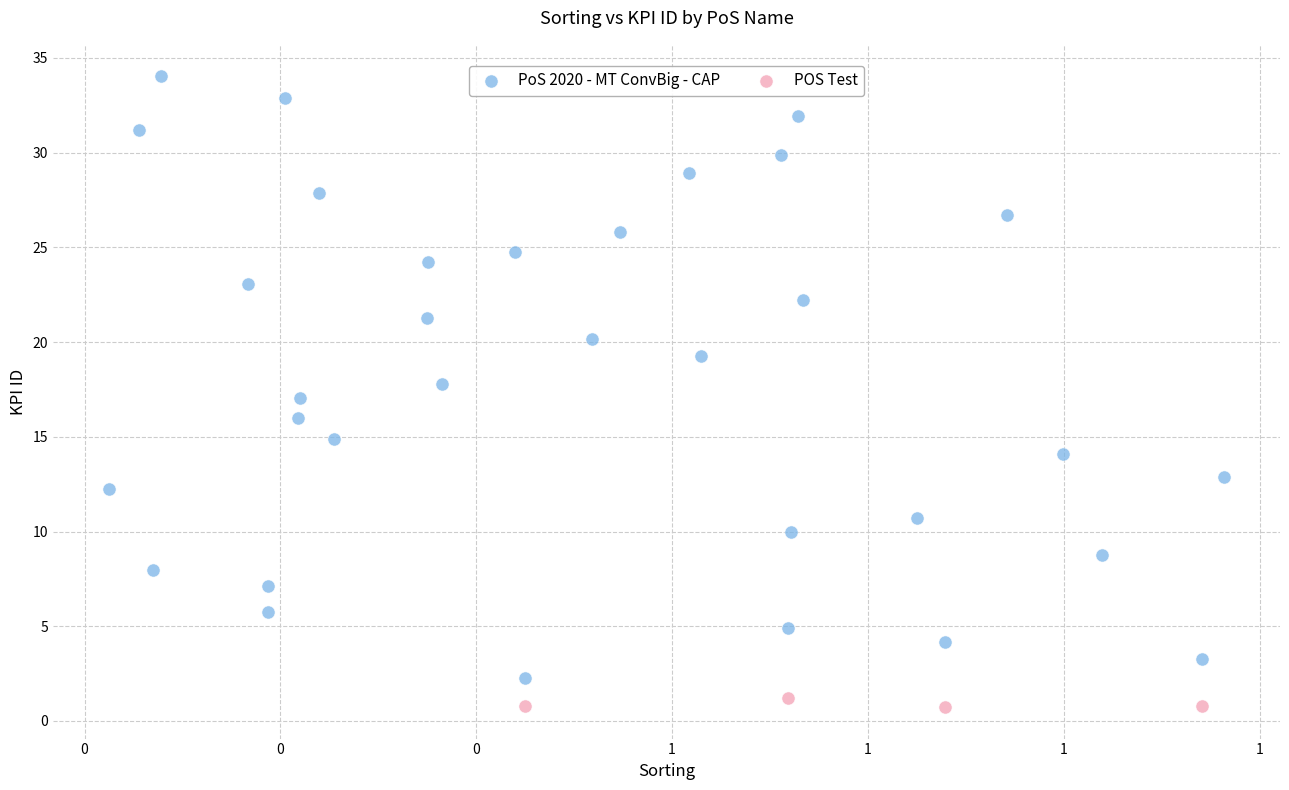

Which series reaches the minimum Y coordinate?

POS Test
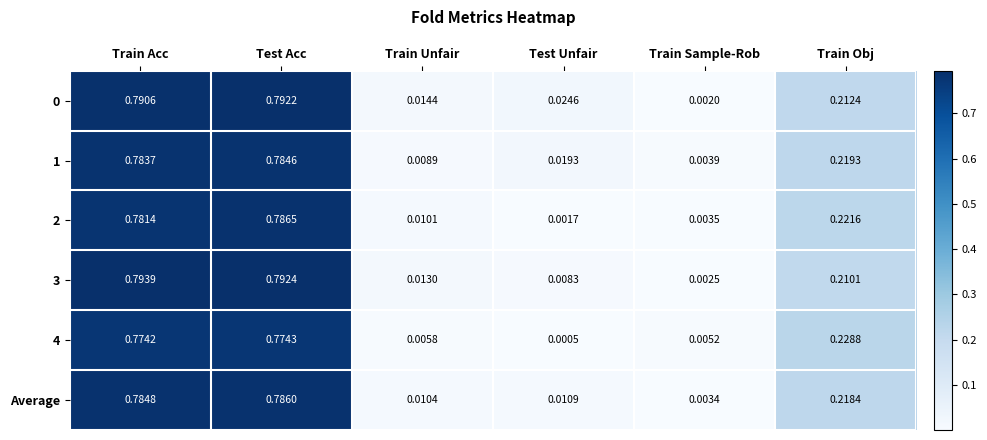

Which category has the lowest value in the 0 series?

Train Sample-Rob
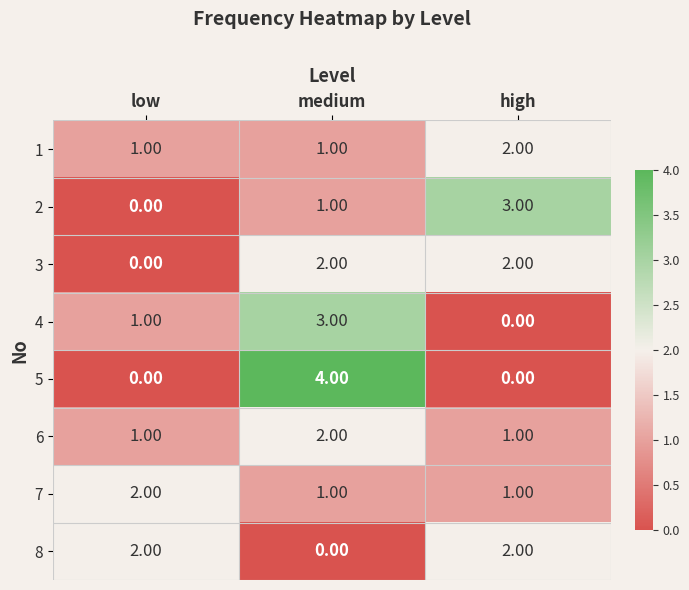

What is the difference between the 2 values at low and high?

3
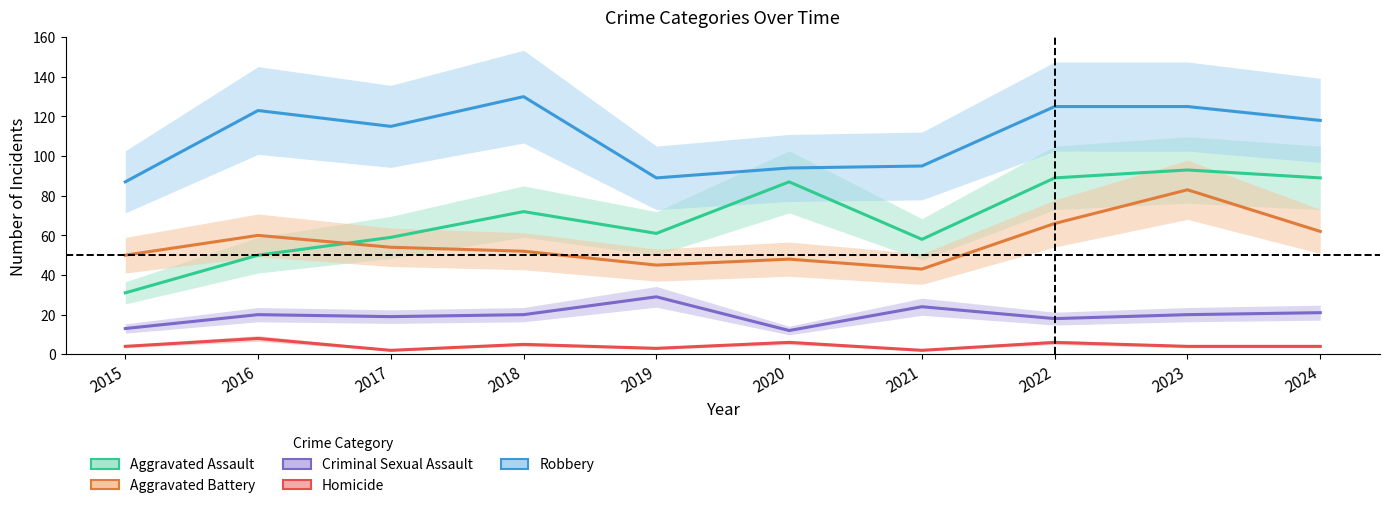

How many data points does each series have?

10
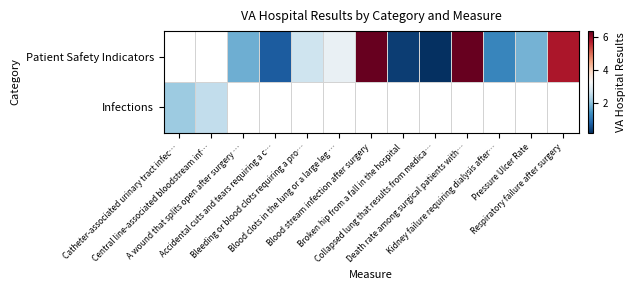

Which category has the highest value across all series?

Blood stream infection after surgery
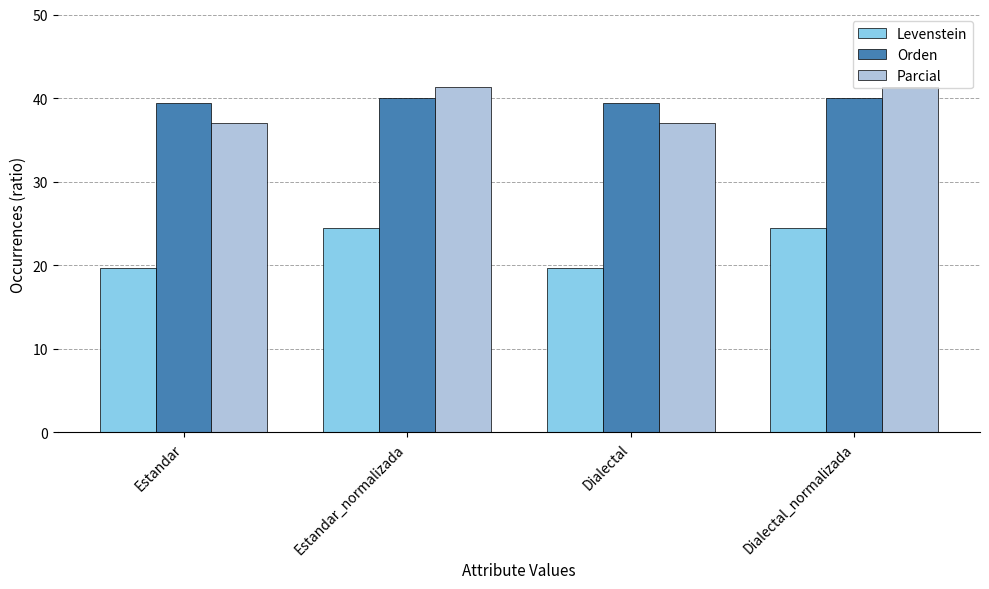

How many groups of bars are there?

4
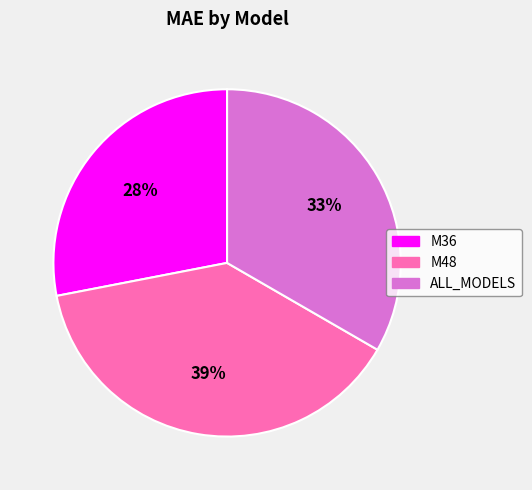

Do ALL_MODELS and M36 together represent more than half of the pie?

Yes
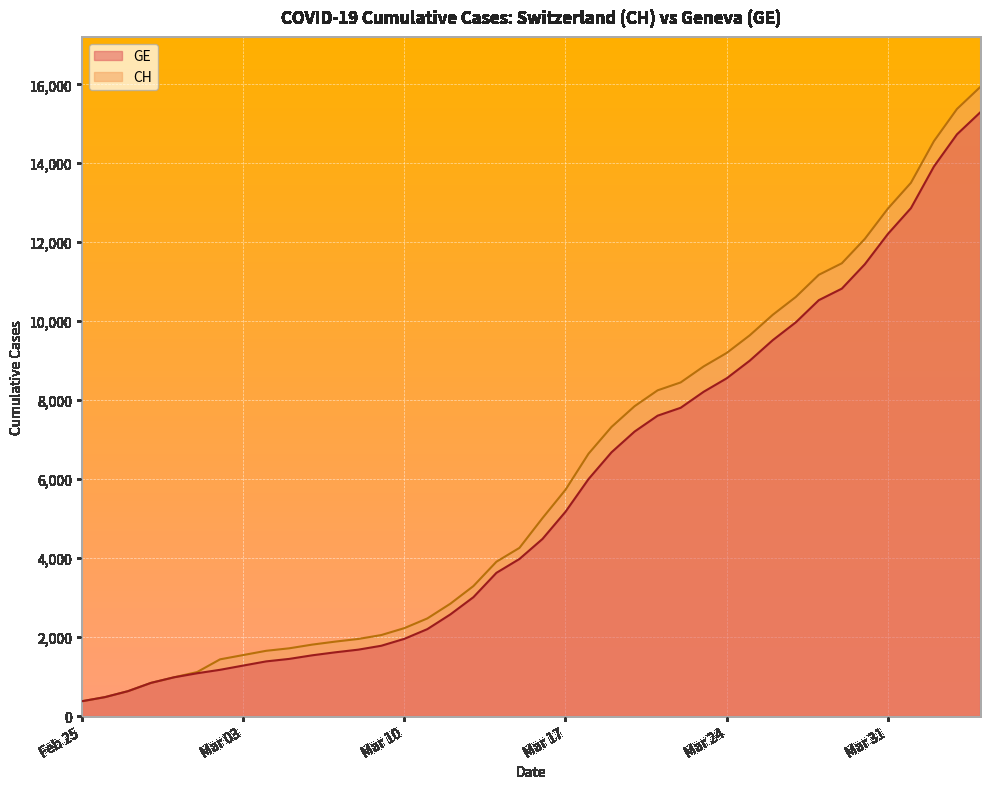

What is the total value across all series at Mar 10?

4181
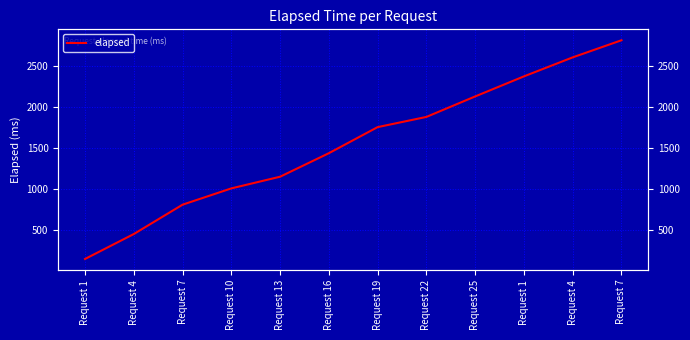

True or false: the data has more than 1 interior local peaks.

False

▶ _Exercise requirements_: Rewrite the rows above, changing every "series" to "trace" and keeping everything else the same, but leave out the pictures.

▶ _Your solution_:
Which trace reaches the minimum Y coordinate?

POS Test

Which category has the lowest value in the 0 trace?

Train Sample-Rob

What is the difference between the 2 values at low and high?

3

How many data points does each trace have?

10

Which category has the highest value across all trace?

Blood stream infection after surgery

How many groups of bars are there?

4

Do ALL_MODELS and M36 together represent more than half of the pie?

Yes

What is the total value across all trace at Mar 10?

4181

True or false: the data has more than 1 interior local peaks.

False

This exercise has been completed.